In this pre-class assignment, we're going to be working with a time series dataset of a Galactic [low-mass x-ray binary](https://en.wikipedia.org/wiki/X-ray_binary#Low-mass_X-ray_binary), GX 5-1 ([Jonker et al. 2002](http://adsabs.harvard.edu/abs/2002MNRAS.333..665J)).  GX 5-1 contains a number of periodic and quasi-periodic behaviors that we can examine with the techniques from Chapter 11 of Feigelson.

The dataset was taken by [Norris et al. (1990)](http://adsabs.harvard.edu/abs/1990ApJ...361..514N) using the [Ginga](https://en.wikipedia.org/wiki/Ginga_(satellite)) satellite.  The dataset has 65,536 observations, which are contiguous measurements of the number of X-ray counts in intervals of $\Delta t = 1/128$ seconds for a total of 512 seconds. 

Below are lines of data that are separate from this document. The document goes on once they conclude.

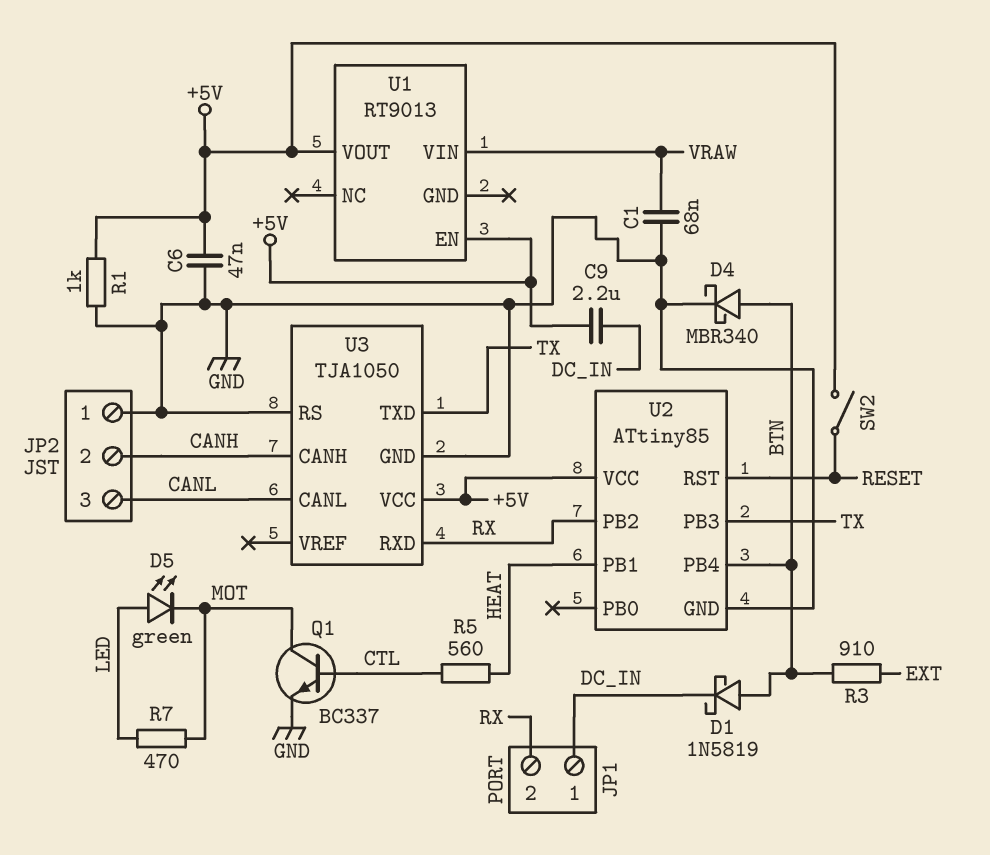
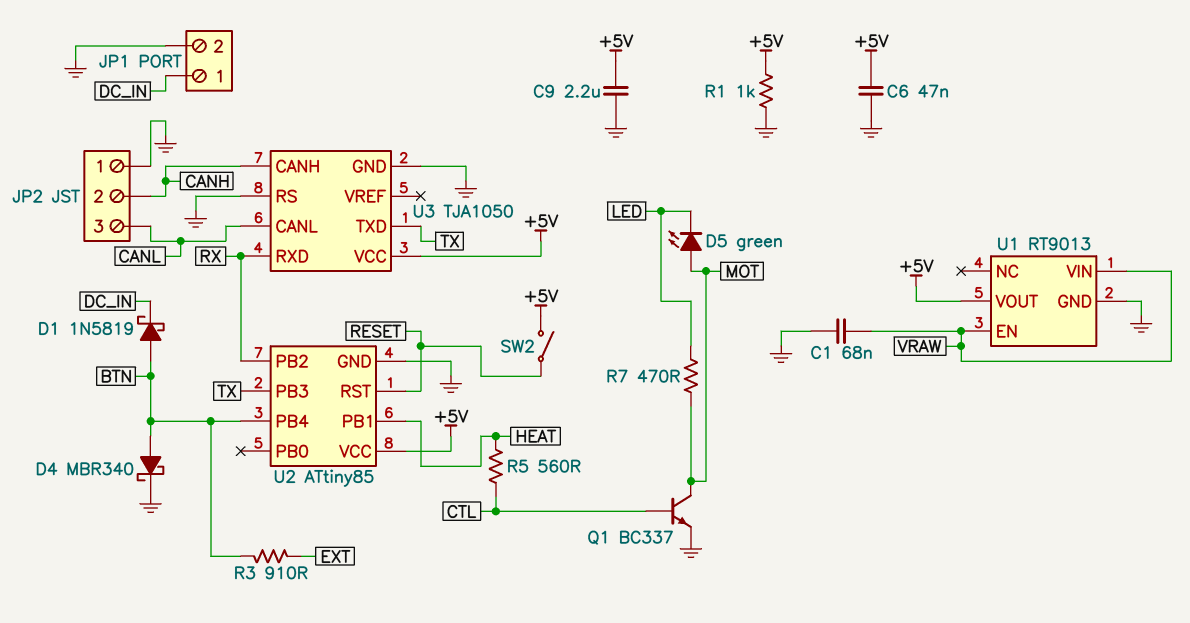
C9: 2.2uF (+5V, DC_IN) -> 2.2uF (+5V, GND)
D5: LED green (A LED, K MOT) -> LED green (A MOT, K LED)
JP1 pin 2: RX -> GND
U1 pin EN: +5V -> VRAW
U1 pin GND: none -> GND

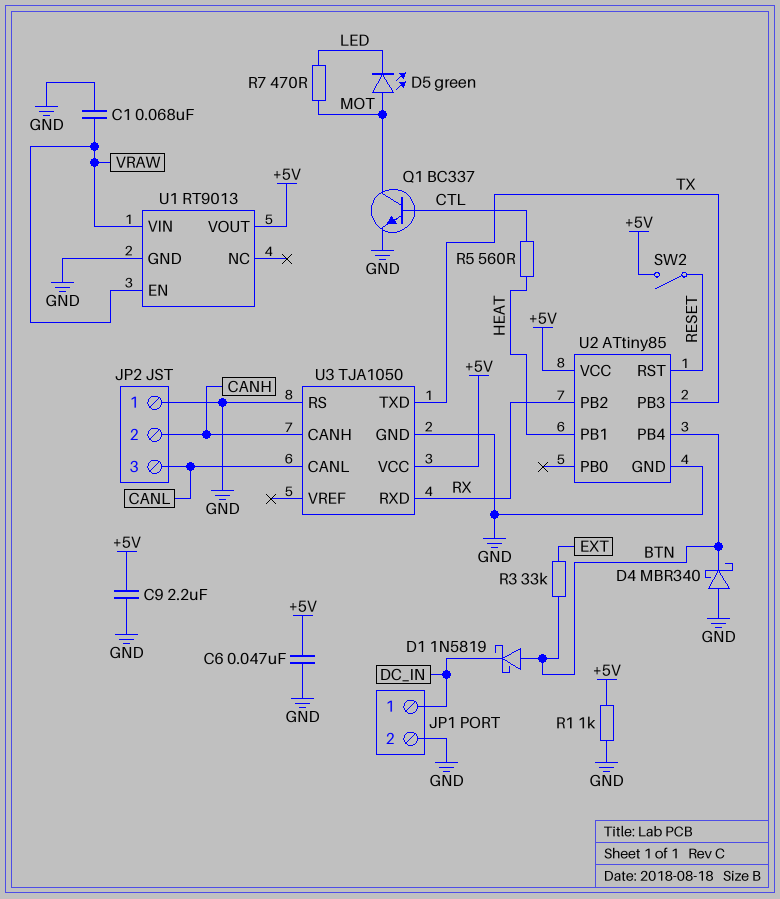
D4: schottky MBR340 (A BTN, K GND) -> schottky MBR340 (A GND, K BTN)
R3: 910 (BTN, EXT) -> 33k (BTN, EXT)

The cell immediately below this reads in the data, reshapes the array of counts so it has the right shape, and then creates an array of times.  Instructions are below that!

In [None]:
import numpy as np
import numpy.random as npr
%matplotlib inline
import matplotlib.pyplot as plt

# get the data!
counts = np.loadtxt("GX.dat")
print("original array shape:", counts.shape)

# the array is the wrong shape because the data is structured oddly.  The counts
# are in order in time, and meant to be read left to right, top to bottom.  (So
# each row is contiguous in time, and the following row comes after it in time.)
# we can sort this out by reshaping the array to be 1D
counts = np.reshape(counts,counts.size,order='C')
print("NEW array shape:     ", counts.shape)

# make an array 
times = np.arange(0.0,counts.size/128.0,1.0/128.0)

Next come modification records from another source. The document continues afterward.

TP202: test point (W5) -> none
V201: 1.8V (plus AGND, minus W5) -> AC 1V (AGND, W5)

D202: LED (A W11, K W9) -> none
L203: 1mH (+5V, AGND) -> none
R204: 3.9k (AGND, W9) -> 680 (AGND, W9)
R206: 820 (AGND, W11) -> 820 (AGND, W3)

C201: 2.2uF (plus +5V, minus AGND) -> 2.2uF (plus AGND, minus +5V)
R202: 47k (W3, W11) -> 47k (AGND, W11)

First, let's plot the data.  Make sure to plot it as points, not as a line!  You may want to zoom in on the first second or two of the data to see what's going on.  Also, make a 1D histogram of the bin counts to get a sense of the behavior of the data.  As you vary the number of bins in the histogram, what happens?

The dataset is clearly very noisy.  Try smoothing it with the Central Moving Average (CMA) smoother (Equation 11.4 in Feigelson) to see if there is underlying structure.  Try varying the number of bins in the moving-average smoother: j = 4, 32, 256, 1024.  How does that affect the observed behavior of the dataset if you plot counts vs. time?  Note: make arrays for each of the smoothed datasets!

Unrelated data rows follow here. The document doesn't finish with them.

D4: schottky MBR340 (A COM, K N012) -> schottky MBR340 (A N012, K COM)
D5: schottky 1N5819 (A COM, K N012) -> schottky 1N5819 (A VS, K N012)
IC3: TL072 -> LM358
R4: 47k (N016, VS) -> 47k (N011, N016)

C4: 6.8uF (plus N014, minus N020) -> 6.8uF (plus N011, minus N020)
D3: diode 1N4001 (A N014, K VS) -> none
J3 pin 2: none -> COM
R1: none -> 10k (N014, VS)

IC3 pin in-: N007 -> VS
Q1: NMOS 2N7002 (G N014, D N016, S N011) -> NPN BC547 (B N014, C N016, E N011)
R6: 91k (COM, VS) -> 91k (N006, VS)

Use the [SciPy FFT routines](https://docs.scipy.org/doc/scipy-0.18.1/reference/tutorial/fftpack.html) to calculate the Fourier transform of the dataset and get its resulting behavior in Fourier space.  What happens when you do this for successively more smoothed versions of the dataset?  (Hint: look back at your work for the pre-class and in-class assignments for Day 8, and Homework 3!)

Write a function to calculate the autocorrelation function (Feigelson Eq. 11.3, described in more detail in Section 11.3.2), and do so for each of the smoothed datasets that you created above.  How does this compare to the FFT?  (Hint: think about what the x-axis of the autocorrelation function means as compared to the FFT when trying to make this comparison!)

Finally, write a function that calculates the 2nd-order structure function (Section 11.4.2) $D^2(\tau)$ for the various smoothed datasets above, and plot $D^2(\tau)$ vs. $\tau$.  Compare it to your prior results.